Ondanks protesten van kunstenaars besloot de gemeenteraad in 1987, gedwongen door bezuinigingen van bijna een miljoen gulden, tot opheffing van Hedendaagse Kunst Utrecht als apart museum. B&W zegden daarbij toe dat het ‘eigen karakter van de verzameling’ behouden zou blijven binnen het Centraal Museum. Een jaar later werd Sjarel Ex als directeur aangesteld om de integratie van de twee musea te leiden. De nog jonge Ex had in Utrecht kunstgeschiedenis gestudeerd, vervolgens aan de Vrije Universiteit onderzoek gedaan naar De Stijl en in Amsterdam enkele exposities samengesteld. Eén van zijn eerste tentoonstellingen bij het Centraal Museum was in 1990 Landinwaarts, een gecombineerde opstelling van werken uit de verzameling van Hedendaagse Kunst Utrecht en de eigen collectie.

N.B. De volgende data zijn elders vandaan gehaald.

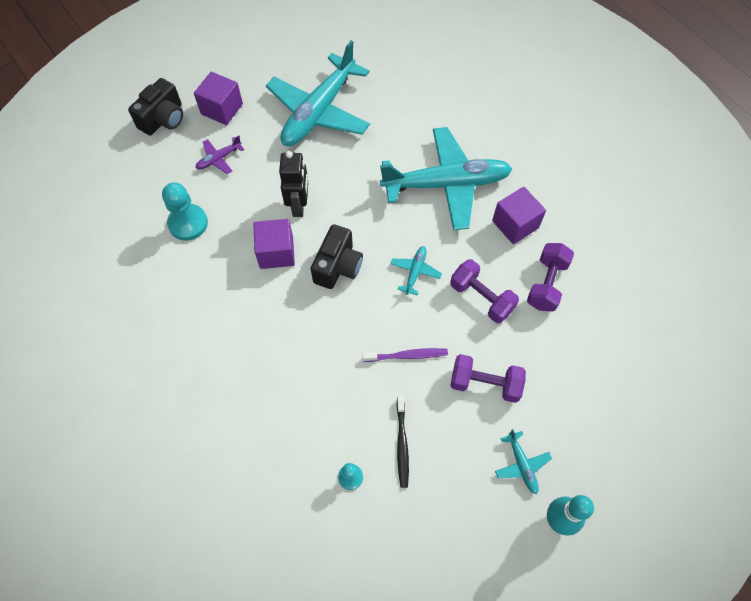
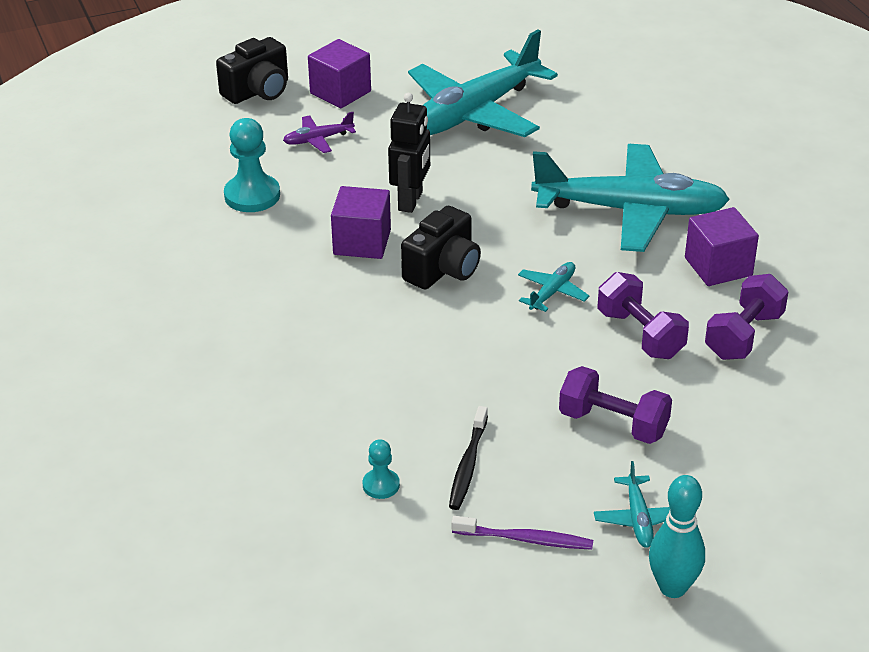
camera: 15 degrees right, 25 degrees down
(406, 356) = (508, 375): purple toothbrush -> purple toothbrush (525, 539)

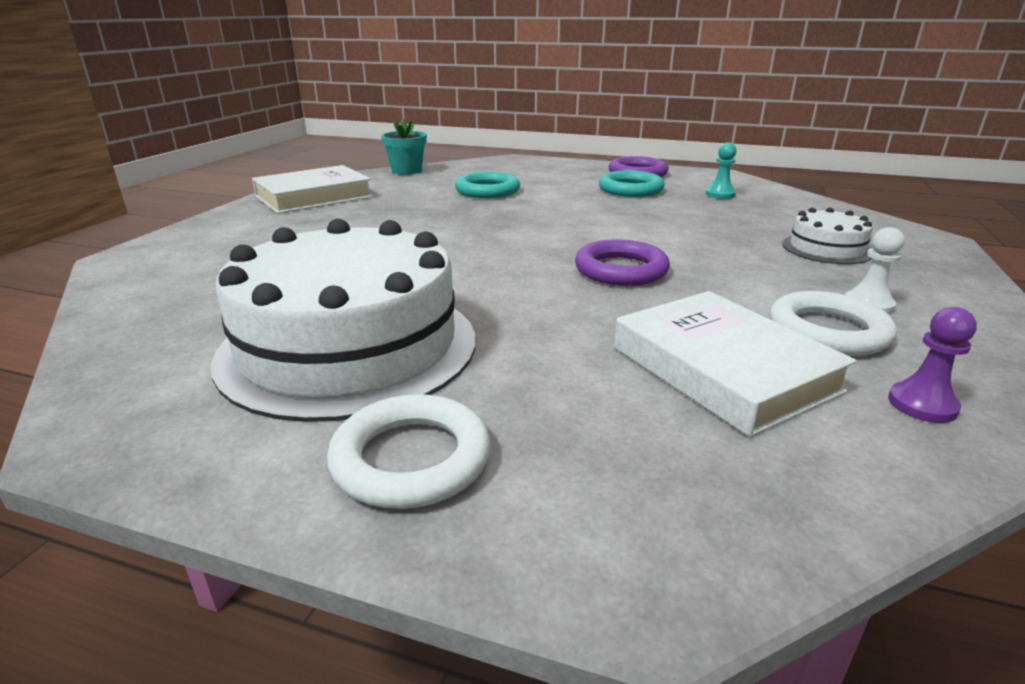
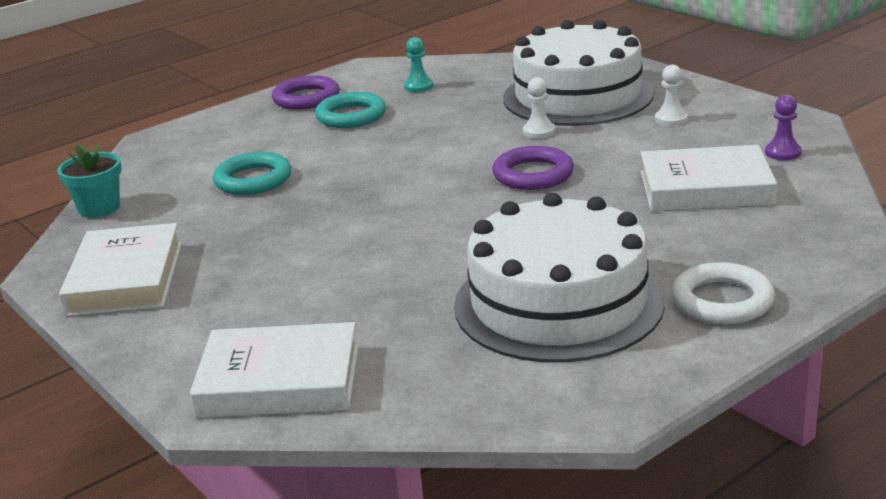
camera: 55 degrees left, 0 degrees up
(168, 269) = (279, 381): none -> white book
(716, 251) = (539, 131): none -> white pawn
(826, 249) = (578, 95): white cake -> white cake, size x2.19
(828, 331) = (691, 143): white ring -> none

Sinds de samenvoeging verzamelt het Centraal Museum ook actuele kunst en worden werken uit de collectie Hedendaagse Kunst Utrecht regelmatig tentoongesteld. Momenteel hangt op de expositie Dromen in beton over Kanaleneiland en Hoog Catharijne — een interessante combinatie van geschiedenis, kunst en design — Blue Caddy van Don Eddy. Dit voorbeeld van Amerikaans fotorealisme is in 1972 door Hedendaagse Kunst Utrecht aangekocht.
3 Reacties
ReagerenMooi overzicht dat een beeld geeft van een tijd die niet eens zo heel lang geleden is. De opvallende kleur van de benedenzaal kan niet ongenoemd blijven. Wouter Kotte had iets tegen de ‘white cube’ en zweerde bij het groen van Granny Smith appels.

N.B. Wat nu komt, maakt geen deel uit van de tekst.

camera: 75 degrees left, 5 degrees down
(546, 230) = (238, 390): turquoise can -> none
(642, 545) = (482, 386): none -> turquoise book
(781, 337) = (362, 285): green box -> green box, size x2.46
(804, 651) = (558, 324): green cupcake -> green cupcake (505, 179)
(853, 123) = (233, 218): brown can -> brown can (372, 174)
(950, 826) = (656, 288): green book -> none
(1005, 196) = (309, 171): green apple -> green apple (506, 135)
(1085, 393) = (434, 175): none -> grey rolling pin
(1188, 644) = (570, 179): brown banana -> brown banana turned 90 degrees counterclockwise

Het is goed om te weten dat in het Centraal Museum (CM) sinds 1969 de uit Tsjechië gevluchte conservator Dr. Libuse Brozek werkte die vanaf 1973 verantwoordelijk was voor wat toen de collectie Moderne kunst genoemd werd. Dat omvatte ook hedendaagse kunst van levende kunstenaars. Zo kocht Brozek (of eigenlijk Brozkova zoals ze volgens de Nederlandse gebruiken niet genoemd mocht worden en waar ze tegen fulmineerde) als eerste conservator regelmatig werk aan van Armando en kreeg de toen opkomende Marlene Dumas dankzij Brozek al in 1984 een overzichtstentoonstelling in het CM.

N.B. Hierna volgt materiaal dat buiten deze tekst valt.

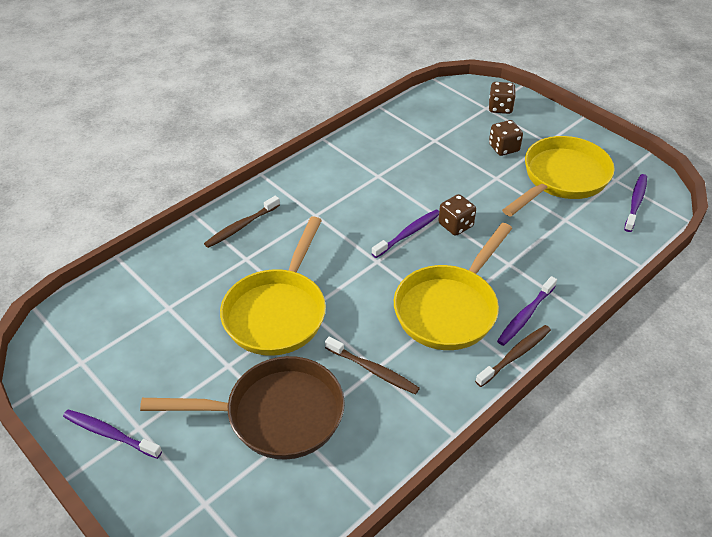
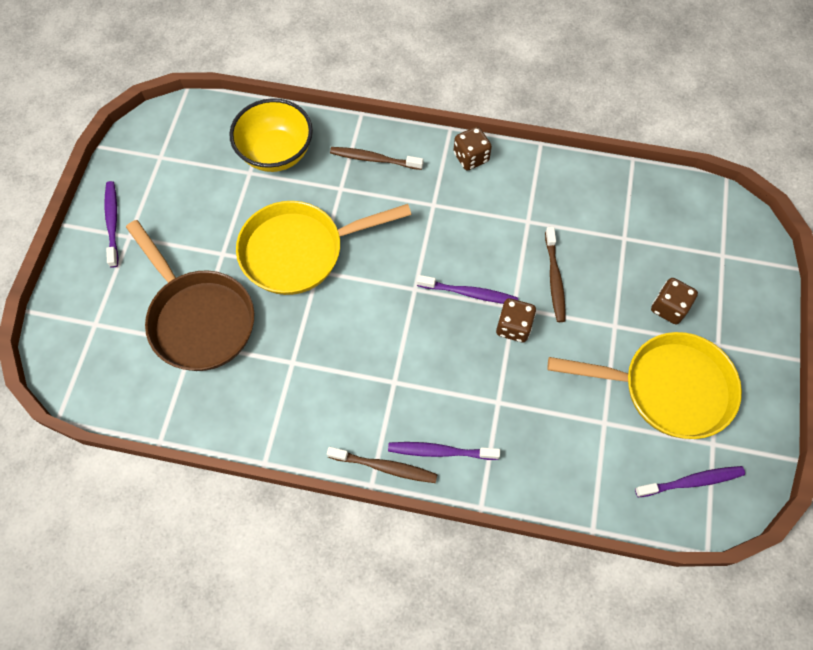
camera: 55 degrees right, 20 degrees up
(169, 281) = (276, 153): none -> yellow bowl
(373, 370) = (289, 361): brown toothbrush -> brown toothbrush (554, 279)
(449, 308) = (402, 381): yellow pan -> none
(500, 108) = (735, 268): brown dice -> brown dice (471, 157)

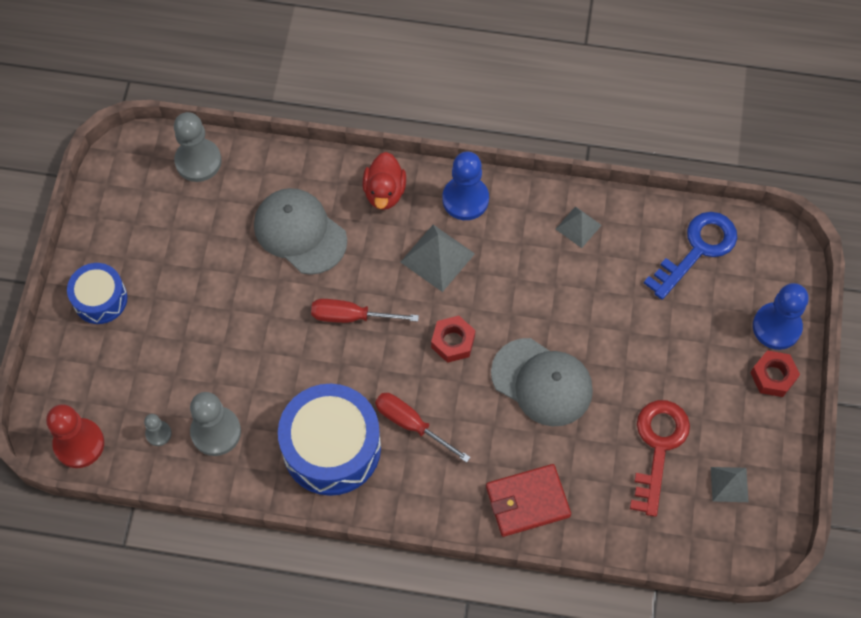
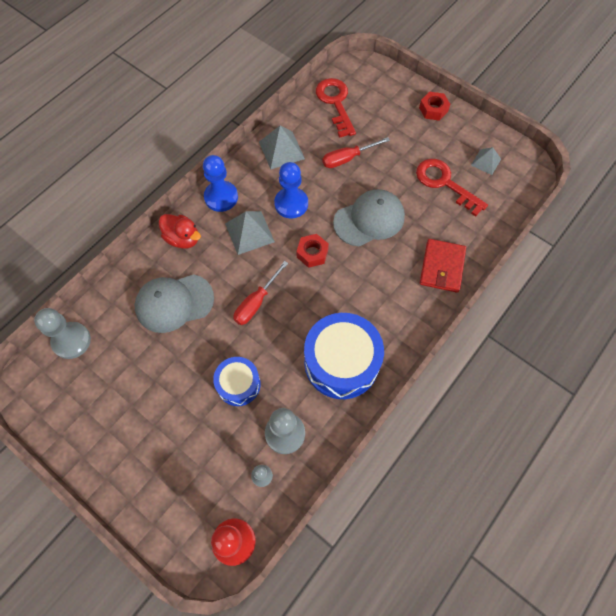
camera: 60 degrees left, 0 degrees up
(100, 299) = (128, 466): blue drum -> blue drum (238, 384)
(411, 424) = (353, 305): red screwdriver -> red screwdriver (347, 158)
(578, 227) = (281, 150): grey pyramid -> grey pyramid, size x1.59
(697, 249) = (335, 103): blue key -> red key
(776, 327) = (405, 93): blue pawn -> blue pawn (291, 204)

Dus het CM verzamelde allang voor 1988 hedendaagse kunst. Niet alleen in de jaren 1970 en 1980 tijden het conservatorschap van Libuse Brozek, maar ook ruim daarvoor toen werken van onder meer Pyke Koch, Joop Moesman of Erich Wichman werden verzameld. Naast aankopen kan een museumcollectie ook verrijkt worden met schenkingen en langdurige bruiklenen.
De episode van Kotte’s Hedendaagse Kunst Utrecht kan gezien worden als een korte onderbreking en onregelmatigheid in het bestaan van het CM.
@ George Knight: dank voor deze uitgebreide aanvulling!
Moderne kunst wordt hier afgeschilderd als een creatief aanbod waar geen animo voor is onder het grote publiek. Slechts een klein select gezelschap zou het aanspreken?